Genervte Nachbarn: Dauerparty im Viertel

Urbane Konflikte AnwohnerInnen werfen Politik und Verwaltung vor, zu wenig gegen Dealer und Straßengelage zu tun

Die Bürgerinitiative „Leben im Viertel“ erwartet mehr Engagement von Politik und Verwaltung gegen die aus ihrer Sicht unzumutbare Belastung durch Drogendealer und jugendliche Party-Gänger im Ostertor. Das hat sie Donnerstag auf einer Pressekonferenz mitgeteilt.

Quelltexte formatierter Dokumente:

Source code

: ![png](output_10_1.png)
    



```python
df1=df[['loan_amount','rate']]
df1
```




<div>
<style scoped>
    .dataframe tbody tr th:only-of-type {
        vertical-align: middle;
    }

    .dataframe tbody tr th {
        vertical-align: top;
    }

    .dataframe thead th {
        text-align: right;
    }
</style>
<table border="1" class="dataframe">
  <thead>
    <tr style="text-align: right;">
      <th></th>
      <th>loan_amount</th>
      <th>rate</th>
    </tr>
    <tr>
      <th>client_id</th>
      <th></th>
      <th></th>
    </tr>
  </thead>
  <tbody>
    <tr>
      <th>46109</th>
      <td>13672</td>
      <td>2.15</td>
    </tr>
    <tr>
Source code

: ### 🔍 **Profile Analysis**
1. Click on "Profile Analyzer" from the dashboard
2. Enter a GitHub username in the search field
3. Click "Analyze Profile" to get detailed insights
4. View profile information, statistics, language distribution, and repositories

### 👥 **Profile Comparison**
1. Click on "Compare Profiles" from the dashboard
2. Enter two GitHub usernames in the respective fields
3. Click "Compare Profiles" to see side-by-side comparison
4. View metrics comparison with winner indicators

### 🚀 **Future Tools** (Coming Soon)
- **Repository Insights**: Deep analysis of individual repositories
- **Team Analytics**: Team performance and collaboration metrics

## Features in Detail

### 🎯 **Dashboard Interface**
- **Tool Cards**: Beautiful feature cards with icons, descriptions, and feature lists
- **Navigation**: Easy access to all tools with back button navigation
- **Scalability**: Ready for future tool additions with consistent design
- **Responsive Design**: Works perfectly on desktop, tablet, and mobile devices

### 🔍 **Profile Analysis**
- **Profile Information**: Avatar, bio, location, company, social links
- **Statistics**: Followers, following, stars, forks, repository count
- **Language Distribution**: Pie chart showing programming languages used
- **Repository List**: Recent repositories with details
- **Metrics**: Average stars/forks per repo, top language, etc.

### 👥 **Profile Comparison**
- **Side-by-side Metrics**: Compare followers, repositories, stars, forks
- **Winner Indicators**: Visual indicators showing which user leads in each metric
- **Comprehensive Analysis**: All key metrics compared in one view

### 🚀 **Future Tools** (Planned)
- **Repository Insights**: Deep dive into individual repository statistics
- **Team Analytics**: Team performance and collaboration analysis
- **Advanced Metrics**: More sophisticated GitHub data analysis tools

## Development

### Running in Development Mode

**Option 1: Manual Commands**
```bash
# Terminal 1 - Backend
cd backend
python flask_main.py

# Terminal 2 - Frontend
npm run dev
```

ARBEITSAUFTRAG 1: Wie heißt laut Übungstext die Bürgerinitiative, die mehr Engagement von Politik und Verwaltung erwartet?
ARBEITSAUFTRAG 2: Geben Sie aus dem Übungstext den Abschnitt von „Urbane Konflikte AnwohnerInnen“ bis „einer Pressekonferenz mitgeteilt.“ wortgetreu wieder.
ARBEITSAUFTRAG 3:
Stimmen die folgenden Aussagen mit dem Übungstext überein? Antworten Sie jeweils mit Ja oder Nein und zitieren Sie die entscheidende Stelle wörtlich.
(a) Die Bürgerinitiative hält die Belastung im Ostertor für unzumutbar.
(b) Die Bürgerinitiative hat ihre Erwartungen in einem offenen Brief mitgeteilt.
(c) Die Vorwürfe der Anwohnerinnen und Anwohner richten sich gegen die Polizei.

LÖSUNG 1: „Leben im Viertel“

LÖSUNG 2:
Urbane Konflikte AnwohnerInnen werfen Politik und Verwaltung vor, zu wenig gegen Dealer und Straßengelage zu tun

Die Bürgerinitiative „Leben im Viertel“ erwartet mehr Engagement von Politik und Verwaltung gegen die aus ihrer Sicht unzumutbare Belastung durch Drogendealer und jugendliche Party-Gänger im Ostertor. Das hat sie Donnerstag auf einer Pressekonferenz mitgeteilt.

LÖSUNG 3:
(a) Ja: „die aus ihrer Sicht unzumutbare Belastung durch Drogendealer und jugendliche Party-Gänger im Ostertor“
(b) Nein: „Das hat sie Donnerstag auf einer Pressekonferenz mitgeteilt.“
(c) Nein: „AnwohnerInnen werfen Politik und Verwaltung vor“